■ Exercise requirements:
In the response, the entries must appear exactly as supplied.

■ Data for this exercise:
■ ■ ■ ■
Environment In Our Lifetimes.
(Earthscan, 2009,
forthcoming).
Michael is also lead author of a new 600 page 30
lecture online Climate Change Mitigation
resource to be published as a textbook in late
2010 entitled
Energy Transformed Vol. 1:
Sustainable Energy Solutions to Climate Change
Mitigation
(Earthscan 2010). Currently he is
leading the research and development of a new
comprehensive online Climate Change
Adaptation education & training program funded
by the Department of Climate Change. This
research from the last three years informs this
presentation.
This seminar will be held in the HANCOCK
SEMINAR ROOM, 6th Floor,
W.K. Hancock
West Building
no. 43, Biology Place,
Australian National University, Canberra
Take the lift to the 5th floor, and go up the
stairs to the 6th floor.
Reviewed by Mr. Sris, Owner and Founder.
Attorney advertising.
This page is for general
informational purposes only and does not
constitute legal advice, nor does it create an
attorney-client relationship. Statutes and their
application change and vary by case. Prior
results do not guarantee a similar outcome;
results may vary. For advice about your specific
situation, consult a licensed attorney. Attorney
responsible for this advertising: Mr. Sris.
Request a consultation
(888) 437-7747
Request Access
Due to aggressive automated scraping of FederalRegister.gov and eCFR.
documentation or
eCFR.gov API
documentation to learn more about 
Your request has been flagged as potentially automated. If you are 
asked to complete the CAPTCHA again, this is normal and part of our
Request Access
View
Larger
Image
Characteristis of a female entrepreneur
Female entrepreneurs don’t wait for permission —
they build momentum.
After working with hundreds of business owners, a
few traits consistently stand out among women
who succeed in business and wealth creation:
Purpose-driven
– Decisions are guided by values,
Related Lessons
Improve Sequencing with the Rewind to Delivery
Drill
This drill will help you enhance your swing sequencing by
■ ■ ■ ■
■ Task solution:
Environment In Our Lifetimes.
(Earthscan, 2009,
forthcoming).
Michael is also lead author of a new 600 page 30
lecture online Climate Change Mitigation
resource to be published as a textbook in late
2010 entitled
Energy Transformed Vol. 1:
Sustainable Energy Solutions to Climate Change
Mitigation
(Earthscan 2010). Currently he is
leading the research and development of a new
comprehensive online Climate Change
Adaptation education & training program funded
by the Department of Climate Change. This
research from the last three years informs this
presentation.
This seminar will be held in the HANCOCK
SEMINAR ROOM, 6th Floor,
W.K. Hancock
West Building
no. 43, Biology Place,
Australian National University, Canberra
Take the lift to the 5th floor, and go up the
stairs to the 6th floor.
Reviewed by Mr. Sris, Owner and Founder.
Attorney advertising.
This page is for general
informational purposes only and does not
constitute legal advice, nor does it create an
attorney-client relationship. Statutes and their
application change and vary by case. Prior
results do not guarantee a similar outcome;
results may vary. For advice about your specific
situation, consult a licensed attorney. Attorney
responsible for this advertising: Mr. Sris.
Request a consultation
(888) 437-7747
Request Access
Due to aggressive automated scraping of FederalRegister.gov and eCFR.
documentation or
eCFR.gov API
documentation to learn more about 
Your request has been flagged as potentially automated. If you are 
asked to complete the CAPTCHA again, this is normal and part of our
Request Access
View
Larger
Image
Characteristis of a female entrepreneur
Female entrepreneurs don’t wait for permission —
they build momentum.
After working with hundreds of business owners, a
few traits consistently stand out among women
who succeed in business and wealth creation:
Purpose-driven
– Decisions are guided by values,
Related Lessons
Improve Sequencing with the Rewind to Delivery
Drill
This drill will help you enhance your swing sequencing by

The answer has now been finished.